Given request —
Reproduce every line of notation in the items below without changing any character, and leave out the pictures.

Records for the exercise —
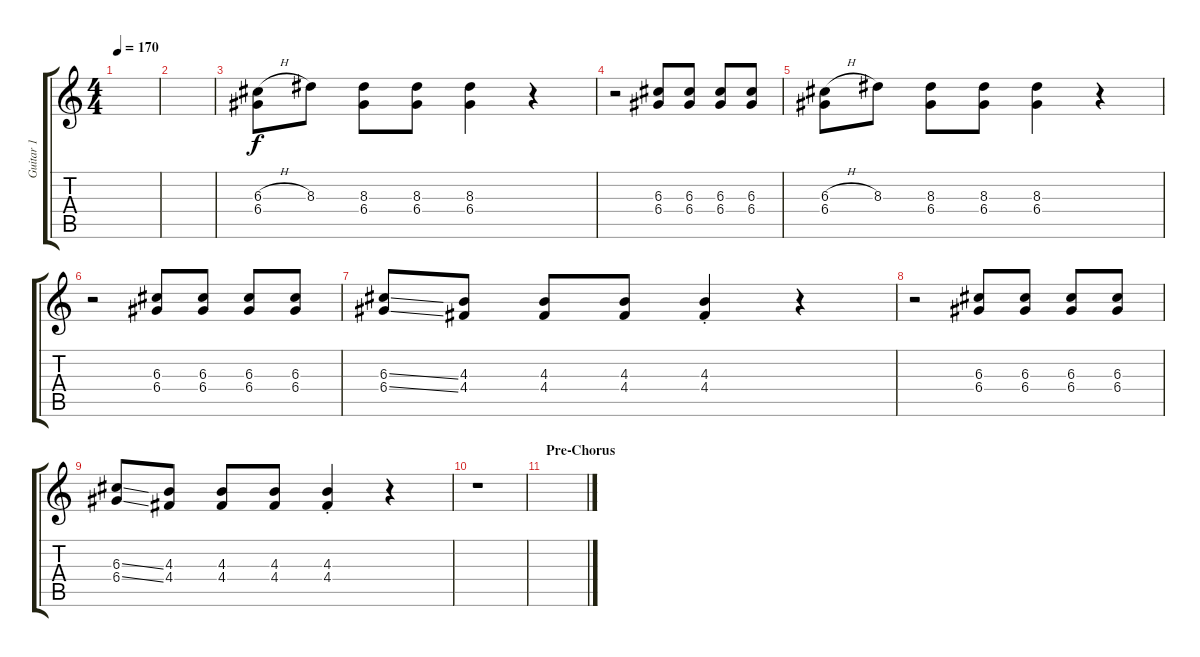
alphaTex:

\track ("Guitar 1" "Guitar 1") {instrument electricguitarclean}
\staff {score tabs}
\tuning (E4 B3 G3 D3 A2 E2) {hide}
\ts (4 4)
\tempo 170
\clef g2
\ks c
|
|
(6.3{h} 6.4).8 8.3.8 (8.3 6.4).8 (8.3 6.4).8 (8.3 6.4).4 r.4 |
r.2 (6.3 6.4).8 (6.3 6.4).8 (6.3 6.4).8 (6.3 6.4).8 |
(6.3{h} 6.4).8 8.3.8 (8.3 6.4).8 (8.3 6.4).8 (8.3 6.4).4 r.4 |
r.2 (6.3 6.4).8 (6.3 6.4).8 (6.3 6.4).8 (6.3 6.4).8 |
(6.3{ss} 6.4{ss}).8 (4.3 4.4).8 (4.3 4.4).8 (4.3 4.4).8 (4.3{st} 4.4{st}).4 r.4 |
r.2 (6.3 6.4).8 (6.3 6.4).8 (6.3 6.4).8 (6.3 6.4).8 |
(6.3{ss} 6.4{ss}).8 (4.3 4.4).8 (4.3 4.4).8 (4.3 4.4).8 (4.3{st} 4.4{st}).4 r.4 |
r.1 |
\section ("" "Pre-Chorus")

Reply —
alphaTex:

\track ("Guitar 1" "Guitar 1") {instrument electricguitarclean}
\staff {score tabs}
\tuning (E4 B3 G3 D3 A2 E2) {hide}
\ts (4 4)
\tempo 170
\clef g2
\ks c
|
|
(6.3{h} 6.4).8 8.3.8 (8.3 6.4).8 (8.3 6.4).8 (8.3 6.4).4 r.4 |
r.2 (6.3 6.4).8 (6.3 6.4).8 (6.3 6.4).8 (6.3 6.4).8 |
(6.3{h} 6.4).8 8.3.8 (8.3 6.4).8 (8.3 6.4).8 (8.3 6.4).4 r.4 |
r.2 (6.3 6.4).8 (6.3 6.4).8 (6.3 6.4).8 (6.3 6.4).8 |
(6.3{ss} 6.4{ss}).8 (4.3 4.4).8 (4.3 4.4).8 (4.3 4.4).8 (4.3{st} 4.4{st}).4 r.4 |
r.2 (6.3 6.4).8 (6.3 6.4).8 (6.3 6.4).8 (6.3 6.4).8 |
(6.3{ss} 6.4{ss}).8 (4.3 4.4).8 (4.3 4.4).8 (4.3 4.4).8 (4.3{st} 4.4{st}).4 r.4 |
r.1 |
\section ("" "Pre-Chorus")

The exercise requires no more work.